Some days, you want a title with a deeply complex story, serious moral dilemmas, and amazing action. Other days, you come home, and you really, really just want to turn off your brain and click boxes to paint or drive a car around a brightly colored track. Sunrise GP, as it happens, provides exactly that latter.
Sunrise GP is a simple arcade style racing game that lets you choose between three game modes: a straightforward race, a race with obstacles, and a grand prix mode. Then, you race. That’s as far as the plot goes for Sunrise GP, and that’s not a bad thing. Is this a Forza? No. Did I want a Forza on the Switch? Also no.
Sunrise GP occupies that niche between the more realistic racing titles and Mario Kart with a slightly cartoony visual aesthetic, the ability to bounce off walls without ending the race, and a wide range of customization options.
You aren’t going to find any weird vehicular weaponry in Sunrise GP; it really is just a racing game. You’re focused on time, and Sunrise GP keeps you engaged by noting your time as you pass through checkpoints. The races in all three modes are pretty short, which is great if you’re just trying to let your brain recover for an hour or so, but it does mean that you’ll get through it quickly.

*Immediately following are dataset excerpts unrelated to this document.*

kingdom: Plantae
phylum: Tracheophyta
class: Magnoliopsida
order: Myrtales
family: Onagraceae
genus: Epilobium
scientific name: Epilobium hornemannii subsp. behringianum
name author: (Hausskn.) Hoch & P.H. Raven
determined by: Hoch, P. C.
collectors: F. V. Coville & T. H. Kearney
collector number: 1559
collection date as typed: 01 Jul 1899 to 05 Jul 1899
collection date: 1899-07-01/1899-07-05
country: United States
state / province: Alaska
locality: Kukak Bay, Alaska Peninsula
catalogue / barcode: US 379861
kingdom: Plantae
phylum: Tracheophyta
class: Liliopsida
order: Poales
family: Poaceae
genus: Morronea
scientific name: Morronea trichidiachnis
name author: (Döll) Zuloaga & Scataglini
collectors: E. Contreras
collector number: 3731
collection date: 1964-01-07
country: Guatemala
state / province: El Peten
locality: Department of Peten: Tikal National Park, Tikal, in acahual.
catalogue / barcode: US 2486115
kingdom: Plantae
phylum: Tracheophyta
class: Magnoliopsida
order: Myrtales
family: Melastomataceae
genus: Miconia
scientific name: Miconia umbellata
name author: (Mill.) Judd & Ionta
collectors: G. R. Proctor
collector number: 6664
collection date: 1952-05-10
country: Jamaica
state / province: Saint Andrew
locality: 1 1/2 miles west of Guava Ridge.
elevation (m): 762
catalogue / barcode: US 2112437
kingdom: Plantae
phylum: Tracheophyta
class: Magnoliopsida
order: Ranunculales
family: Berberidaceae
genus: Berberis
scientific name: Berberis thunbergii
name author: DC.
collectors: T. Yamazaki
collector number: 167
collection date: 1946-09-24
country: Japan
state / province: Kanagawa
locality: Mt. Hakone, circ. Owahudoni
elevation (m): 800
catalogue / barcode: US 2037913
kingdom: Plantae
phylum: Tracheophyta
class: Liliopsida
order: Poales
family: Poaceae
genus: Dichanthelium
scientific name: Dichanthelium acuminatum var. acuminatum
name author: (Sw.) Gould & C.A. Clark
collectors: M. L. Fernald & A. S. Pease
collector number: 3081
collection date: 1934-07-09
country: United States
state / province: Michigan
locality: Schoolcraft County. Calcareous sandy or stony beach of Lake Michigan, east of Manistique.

The modes are straightforward. Quick Race Mode puts you in a car and on the track for a few spins. The Grand Prix mode serves as the game’s story by having you progress through a series of twenty tracks. You must take first, second, or third, marked by a one, two, or a three-star rating, in order to unlock the next course.
Challenge mode is actually pretty interesting because you have to complete a series of challenges that requires that you drive a specific car. That matters because each car handles noticeably different, depending on the style and power. Challenge mode employs the same 20 track model and also requires a starred finish in order to unlock the next course.
For all the good in Sunrise GP, there are a few problems. The game’s AI racers aren’t well-controlled. They’ll plow into you and each other willy-nilly, resulting in pileups that you must successfully navigate if you want to make it to the all-important finish line. As you begin almost every race in last position, you’re going to spend a lot of time navigating around these AI-created obstacles. The game also has some physics issues in that you really can plow into the wall and just keep on going without any issue. However, just a bit down the track, the same collision could send you flipping over the lanes. I couldn’t find any rhyme or reason as to why or how these virtually identical collisions would have such vastly different results. It almost felt like an RNG issue, which doesn’t work in the racing context.
The car customization options offered by Sunrise GP are really fun and do make a difference when you’re on the track. You begin Sunrise GP with basic vehicles and options, but as you continue through the races, you unlock better and more varied upgrades and cars. However, these upgrades are pricey, especially when compared with the winnings you receive from each track. Also, the game offers more limitations in terms of cosmetic changes as your rim and paint color options are minimal. I highly recommend that you try out as many of the cars as you can because you may find that you prefer one style of car over another. Also, don’t be afraid to change cars to suit the track you’re going to be racing. Much like the rims and paint color, you’re going to start recognizing the tracks as they do tend to repeat, albeit with some cosmetic differences.
Sunrise GP’s bite-sized individual tracks and challenges mean it’s an ideal way to kill time without having to worry that you’ll have to quit mid-race so long as you avoid that early pileup. With some issues in terms of physics and the AI, Sunrise GP still offers a solid gaming experience for just $14.99, making it a great value for those looking for a nice racing experience for the Nintendo Switch.
- Sunrise GP is pretty, especially if you like that neon aesthetic, and the soundtrack is pretty solid as far as that goes.
- Really, it is just a great title to chill with.
- It also offers co-op and multiplayer modes, which is cool!